▶ **VORGEGEBENER TEXT**
::::::::
Außer den osteuropäischen und jüdischen Gefangenen hatten die Insassen die Möglichkeit unter Begleitung in Gruppen spazieren zu gehen – diese Unterschiede ganz entsprechend der Rassenideologie der Nazis.
Ab November 1941 sollten die jüdischen Häftlinge von der Gestapo aus verpflichtet werden, einen Judenstern zu tragen und gesondert von den nichtjüdischen Häftlingen untergebracht zu werden. Außerdem wurden für die Ausübung schwerer Arbeiten sogenannte Judenkommandos geschaffen. Hier gab es einen heftigen Protest innerhalb der gesamten Lager – gemeinschaft, so dass diese Anordnungen tatsächlich zurück genommen wurden.
Es kamen hier 38 Menschen ums Leben, unter anderem auch der Prager Komponist und Pianist Erwin Schulhoff, der aus einer deutsch-jüdischen Familie stammt und beim Einmarsch der Deutschen in die Tschechoslowakei 1939 seine Arbeitsstelle verlor. Auf ein Visum für Moskau wartete er bis Anfang Juni 1941. Bevor er abreisen konnte,hatte Hitler die Sowjetunion überfallen und Schulhoff musste sich mit seinem Sohn Peter in der Polizeizentrale Prag melden. Dort wurde er festgehalten; trotzdem komponierte er weiter, seine Frau brachte ihm das Notenpapier und er konnte das Werk vollenden.Heute lebt sein Werk weiter und viele seiner Kompositionen werden in aller Welt aufgeführt. Es war damals schon zeitgenössische Musik und spricht auch heute noch junge Musikerinnen und Musiker an. Das letzte Prager Datum findet sich in seinen Aufzeichnungen am 08.10.1941. Ausländer im eigenen Land war Schulhoff und wurde deshalb nicht fortgeschleppt nach Theresienstadt, sondern auf die Wülzburg unter seinem russifizierten Vaternamen Gustavowitsch. Dort komponiert er noch weiter und kann in Mai 1942 das Finale seiner VIII. Symphonie vollenden. Die letztenTage seines Lebens erlebt er im Fieber.
::::::::
▶ **AUFGABEN**
a. Beantworte diese Fragen zum Text über die Wülzburg:
(i) Ab welchem Monat sollten die jüdischen Häftlinge einen Judenstern tragen?
(ii) Wie viele Menschen kamen dort ums Leben?
(iii) Unter welchem Namen kam Erwin Schulhoff auf die Wülzburg?
b. Schreib bitte den Text über die Wülzburg weiter, im Anschluss an seinen letzten Satz.
::::::::
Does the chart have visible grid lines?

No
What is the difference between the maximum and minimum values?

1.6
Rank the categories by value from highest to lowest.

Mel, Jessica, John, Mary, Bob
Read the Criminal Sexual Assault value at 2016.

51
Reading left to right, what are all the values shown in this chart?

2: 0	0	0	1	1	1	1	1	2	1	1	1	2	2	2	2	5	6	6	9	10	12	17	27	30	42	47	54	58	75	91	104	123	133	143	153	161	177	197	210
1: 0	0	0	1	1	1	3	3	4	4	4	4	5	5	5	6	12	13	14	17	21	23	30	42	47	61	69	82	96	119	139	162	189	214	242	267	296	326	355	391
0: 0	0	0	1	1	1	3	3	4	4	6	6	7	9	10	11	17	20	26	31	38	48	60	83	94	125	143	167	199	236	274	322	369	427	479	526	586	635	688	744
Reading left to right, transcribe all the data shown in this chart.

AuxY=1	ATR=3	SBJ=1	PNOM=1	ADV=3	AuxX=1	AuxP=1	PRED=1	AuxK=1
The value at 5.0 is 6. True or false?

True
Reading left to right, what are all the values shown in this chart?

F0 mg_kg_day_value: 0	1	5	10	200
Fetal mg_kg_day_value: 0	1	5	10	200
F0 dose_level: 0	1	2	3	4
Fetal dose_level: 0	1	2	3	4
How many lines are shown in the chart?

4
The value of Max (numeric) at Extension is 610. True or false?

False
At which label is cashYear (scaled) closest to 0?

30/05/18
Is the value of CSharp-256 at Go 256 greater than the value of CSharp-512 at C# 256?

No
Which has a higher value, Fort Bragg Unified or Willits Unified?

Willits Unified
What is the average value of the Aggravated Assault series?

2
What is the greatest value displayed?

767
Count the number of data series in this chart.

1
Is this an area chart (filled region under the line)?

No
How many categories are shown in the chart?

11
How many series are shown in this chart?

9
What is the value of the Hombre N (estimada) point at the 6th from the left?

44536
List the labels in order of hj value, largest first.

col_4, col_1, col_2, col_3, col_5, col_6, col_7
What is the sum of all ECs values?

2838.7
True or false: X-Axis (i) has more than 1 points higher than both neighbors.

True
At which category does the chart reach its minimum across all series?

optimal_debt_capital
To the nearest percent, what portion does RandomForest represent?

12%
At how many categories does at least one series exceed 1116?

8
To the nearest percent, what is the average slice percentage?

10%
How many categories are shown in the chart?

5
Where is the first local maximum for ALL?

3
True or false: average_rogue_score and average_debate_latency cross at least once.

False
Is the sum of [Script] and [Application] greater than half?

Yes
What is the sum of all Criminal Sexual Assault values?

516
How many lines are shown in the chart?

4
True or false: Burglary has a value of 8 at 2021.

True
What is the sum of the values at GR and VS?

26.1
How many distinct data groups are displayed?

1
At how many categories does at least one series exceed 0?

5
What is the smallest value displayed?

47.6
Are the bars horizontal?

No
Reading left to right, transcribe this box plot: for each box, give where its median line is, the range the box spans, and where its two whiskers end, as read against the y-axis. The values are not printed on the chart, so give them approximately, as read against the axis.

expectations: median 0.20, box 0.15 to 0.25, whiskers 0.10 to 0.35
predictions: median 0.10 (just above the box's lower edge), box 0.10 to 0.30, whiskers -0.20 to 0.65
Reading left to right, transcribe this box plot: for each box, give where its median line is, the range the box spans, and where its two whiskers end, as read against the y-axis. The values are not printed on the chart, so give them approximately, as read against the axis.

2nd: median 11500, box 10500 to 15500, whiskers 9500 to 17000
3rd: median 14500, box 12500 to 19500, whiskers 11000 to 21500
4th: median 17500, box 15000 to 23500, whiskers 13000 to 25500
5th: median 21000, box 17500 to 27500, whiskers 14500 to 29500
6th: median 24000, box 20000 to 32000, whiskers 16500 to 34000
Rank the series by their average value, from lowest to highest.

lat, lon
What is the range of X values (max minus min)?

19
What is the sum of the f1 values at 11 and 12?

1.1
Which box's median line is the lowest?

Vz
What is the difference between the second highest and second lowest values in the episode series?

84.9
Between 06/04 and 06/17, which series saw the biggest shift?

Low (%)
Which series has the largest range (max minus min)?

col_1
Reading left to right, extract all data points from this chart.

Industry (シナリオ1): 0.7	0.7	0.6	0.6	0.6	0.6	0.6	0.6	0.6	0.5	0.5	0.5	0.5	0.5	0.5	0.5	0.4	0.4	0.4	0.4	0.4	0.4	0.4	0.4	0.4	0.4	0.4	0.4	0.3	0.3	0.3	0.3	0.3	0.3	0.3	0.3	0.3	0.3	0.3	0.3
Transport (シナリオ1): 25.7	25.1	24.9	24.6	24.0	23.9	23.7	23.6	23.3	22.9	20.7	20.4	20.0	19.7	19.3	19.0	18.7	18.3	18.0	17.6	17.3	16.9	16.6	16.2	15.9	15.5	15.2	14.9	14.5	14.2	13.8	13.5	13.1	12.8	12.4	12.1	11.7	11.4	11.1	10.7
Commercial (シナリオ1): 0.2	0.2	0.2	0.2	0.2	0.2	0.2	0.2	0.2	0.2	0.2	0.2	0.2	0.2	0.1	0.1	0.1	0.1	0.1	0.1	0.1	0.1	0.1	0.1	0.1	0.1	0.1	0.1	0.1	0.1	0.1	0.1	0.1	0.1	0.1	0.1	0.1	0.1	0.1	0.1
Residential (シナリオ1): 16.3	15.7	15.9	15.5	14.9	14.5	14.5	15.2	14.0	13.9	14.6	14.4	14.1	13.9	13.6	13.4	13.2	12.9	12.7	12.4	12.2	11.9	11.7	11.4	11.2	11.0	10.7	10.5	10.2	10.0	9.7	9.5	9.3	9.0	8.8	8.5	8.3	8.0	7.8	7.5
::::::::
▶ **LÖSUNGEN**
a.
(i) Ab November 1941.
(ii) 38 Menschen.
(iii) Unter seinem russifizierten Vaternamen Gustavowitsch.

b.
Am 18. August 1942 starb Schulhoff an Hals- und Lungentuberkulose, seine Mithäftlinge brachten ihn hierher und begruben ihn auf dem Schindanger.

Nach dem Krieg verschwand der Friedhof hier im Bewusstsein der Weißenburger und Weißenburgerinnen. Die Natur überwucherte die Gräber und erst als es möglich war, dass eine Gruppe ehemals inhaftierter Russen die Gräber besuchen konnte, veranlasste die Stadt Weißenburg 1989, die Anlage zu einem würdigen Mahnmal umzugestalten. Heute befinden sich 3 mit Blumen bepflanzte Gräberreihen und Gäste aus dem Ausland und Einheimische freuen sich über die Ehrung der unschuldigen Gefangenen auf der Wülzburg und die späte Würdigung ihrer Leiden, verursacht von deutschen Nazis.
Tag der Befreiung 8. Mai 1945 – heute vor 77 Jahren
Nicht immer hatte dieser Tag diese Bezeichnung, liebe Mitfeiernde dieses Tages der Kapitulation Hitlerdeutschlands.
Erst die 68er Bewegung führte dazu, dass man nicht mehr von Niederlage , sondern von Befreiung von der Hitler Diktatur sprach und 10 Jahre später hatte diese Auseinandersetzung auch die Regierung erreicht. Noch im Herbst 1984 erklärte Bundeskanzler Kohl, der 8. Mai sei eine der größten Katastrophen Europas gewesen und Katastrophen könne man nicht feiern.Es war der damalige Bundespräsident Richard von Weizäcker, der in seiner Rede zum 8. Mai im Deutschen Bundestag zum 1. Mal vom „Tag der Befreiung vom Nationalsozialismus“ sprach. Außerdem würdigte er den Widerstand gegen die Hitlerdiktatur in seiner ganzen Bandbreite.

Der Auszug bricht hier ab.